Snyder v. Phelps - First Amendment - Military Funeral Protesters

     On March 3, 2006, Lance Corporal Matthew Snyder was killed in Iraq in the line of duty.  His funeral was held in his hometown of Westminster, Maryland, at St. John's Catholic Church. 
 
     The Westboro Baptist Church of Topeka, Kansas consists of about 60 members, of whom about 50 are members of one family related to the pastor, Fred W. Phelps, Sr.  Members of the congregation demonstrate near military funerals to gather attention for their crusade against homosexuality and the Roman Catholic Church.  After notifying the media, they showed up outside the church where Matthew Snyder's funeral was held carrying the following signs:
 
"America is Doomed," "God Hates the USA/Thank God for 9/11," "Pope in Hell," "Fag Troops," "Semper Fi Fags," "Thank God for Dead Soldiers," "Don’t Pray for the USA," "Thank God for IEDs," "Priests Rape Boys," and "God Hates Fags."
 
     The trial court found:
 
It was undisputed at trial that Defendants complied with local ordinances and police directions with respect to being a certain distance from the church. Furthermore, it was established at trial that Snyder did not actually see the signs until he saw a television program later that day with footage of the Phelps family at his son’s funeral.
 
     Following the funeral Shirley L. Phelps-Roper posted an "Epic" to the internet entitled "The Burden of Marine Lance Cpl.

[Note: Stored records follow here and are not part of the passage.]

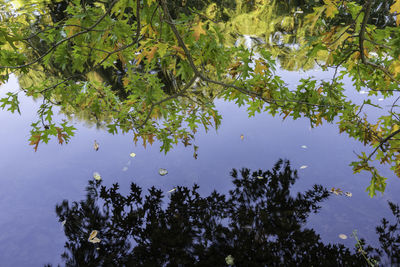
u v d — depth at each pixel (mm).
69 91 2131
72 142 3930
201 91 4410
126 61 1745
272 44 5410
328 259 2311
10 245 2580
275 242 2498
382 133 2217
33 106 4801
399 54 1474
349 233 2529
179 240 2570
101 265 2381
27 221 2818
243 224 2689
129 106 2502
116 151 3744
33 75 5047
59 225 2779
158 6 1330
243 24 5754
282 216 2732
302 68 4895
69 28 1505
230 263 2344
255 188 3078
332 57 1848
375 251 2354
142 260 2410
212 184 3186
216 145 3740
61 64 1683
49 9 5523
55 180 3320
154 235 2635
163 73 4586
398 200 2809
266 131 3945
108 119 4332
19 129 4273
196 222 2752
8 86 5184
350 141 3635
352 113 2250
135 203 2996
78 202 3025
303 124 4035
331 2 1241
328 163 3318
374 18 5152
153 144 3850
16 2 5551
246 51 1938
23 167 3529
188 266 2344
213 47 1726
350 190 2957
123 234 2664
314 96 2244
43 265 2404
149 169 3438
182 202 2982
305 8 5828
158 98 2076
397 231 2512
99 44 1604
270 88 2225
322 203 2842
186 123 4129
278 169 3305
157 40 1469
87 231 2707
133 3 1308
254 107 2373
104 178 3338
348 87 4512
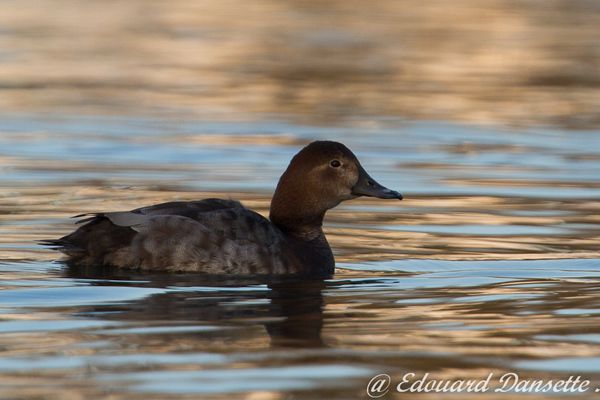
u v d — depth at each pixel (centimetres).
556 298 1063
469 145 2034
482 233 1384
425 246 1311
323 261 1198
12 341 891
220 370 823
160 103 2425
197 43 3177
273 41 3216
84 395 766
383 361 851
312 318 977
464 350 884
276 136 2095
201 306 1010
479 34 3319
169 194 1595
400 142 2052
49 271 1127
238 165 1833
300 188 1233
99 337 905
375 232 1391
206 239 1138
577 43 3170
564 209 1534
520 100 2497
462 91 2586
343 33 3341
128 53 3027
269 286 1102
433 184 1706
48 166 1803
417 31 3375
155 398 764
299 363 843
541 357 866
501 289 1102
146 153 1925
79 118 2245
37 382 791
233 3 3956
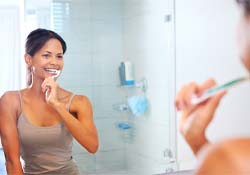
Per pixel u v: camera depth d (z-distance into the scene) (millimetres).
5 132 779
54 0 1153
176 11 1168
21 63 861
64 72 1239
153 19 1279
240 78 342
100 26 1356
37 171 809
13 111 797
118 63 1369
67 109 849
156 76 1262
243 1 303
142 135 1275
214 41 944
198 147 310
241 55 319
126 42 1386
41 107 813
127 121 1328
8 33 917
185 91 348
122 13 1395
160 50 1243
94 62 1328
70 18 1252
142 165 1195
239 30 314
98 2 1352
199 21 1039
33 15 996
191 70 1062
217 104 333
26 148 798
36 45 843
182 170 999
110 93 1345
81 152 969
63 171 833
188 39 1103
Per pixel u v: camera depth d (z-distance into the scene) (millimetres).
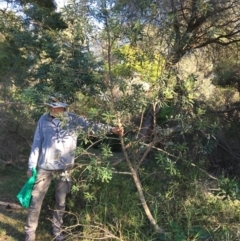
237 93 8234
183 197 5473
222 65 7707
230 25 6184
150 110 5141
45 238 5254
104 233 4918
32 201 5004
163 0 4480
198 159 6016
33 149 5020
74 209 5395
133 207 5094
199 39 6000
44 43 6191
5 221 5871
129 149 4820
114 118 4379
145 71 4379
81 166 4969
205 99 7336
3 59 8227
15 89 8344
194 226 4887
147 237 4766
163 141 4844
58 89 4941
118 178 5590
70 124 4570
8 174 8445
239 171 7082
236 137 7633
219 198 5312
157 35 4336
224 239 4625
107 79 4340
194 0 5051
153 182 5578
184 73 5191
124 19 4250
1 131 8633
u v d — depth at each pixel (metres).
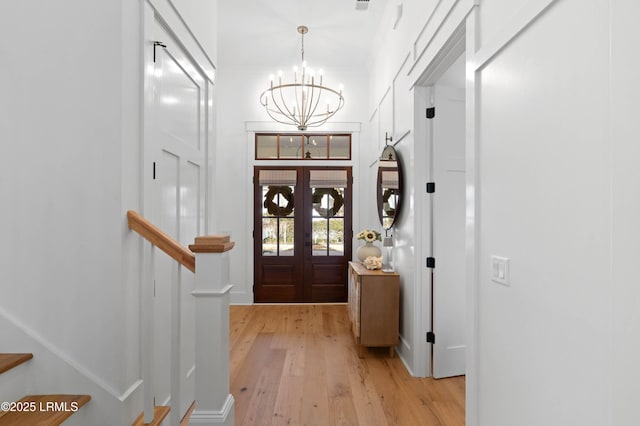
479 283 1.69
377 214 4.55
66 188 1.52
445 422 2.16
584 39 1.02
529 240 1.29
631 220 0.85
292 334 3.84
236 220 5.11
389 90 3.71
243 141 5.13
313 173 5.16
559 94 1.13
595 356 0.97
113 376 1.51
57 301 1.51
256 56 4.77
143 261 1.67
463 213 2.83
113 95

Matthew Snyder," stating that Matthew's parents:
 
"taught Matthew to defy his creator," "raised him for the devil," and "taught him that God was a liar."
 

     The Snyder family sued the church for invasion of privacy, intentional infliction of emotional distress, and civil conpiracy.  The jury awarded the Snyders a verdict of over $10 million, which the trial court reduced to $5 million.  The Fourth Circuit Court of Appeals reversed the verdict, finding that the statements by the Phelps family were constitutionally protected under the First Amendment.  The Supreme Court affirmed the decision of the Fourth Circuit.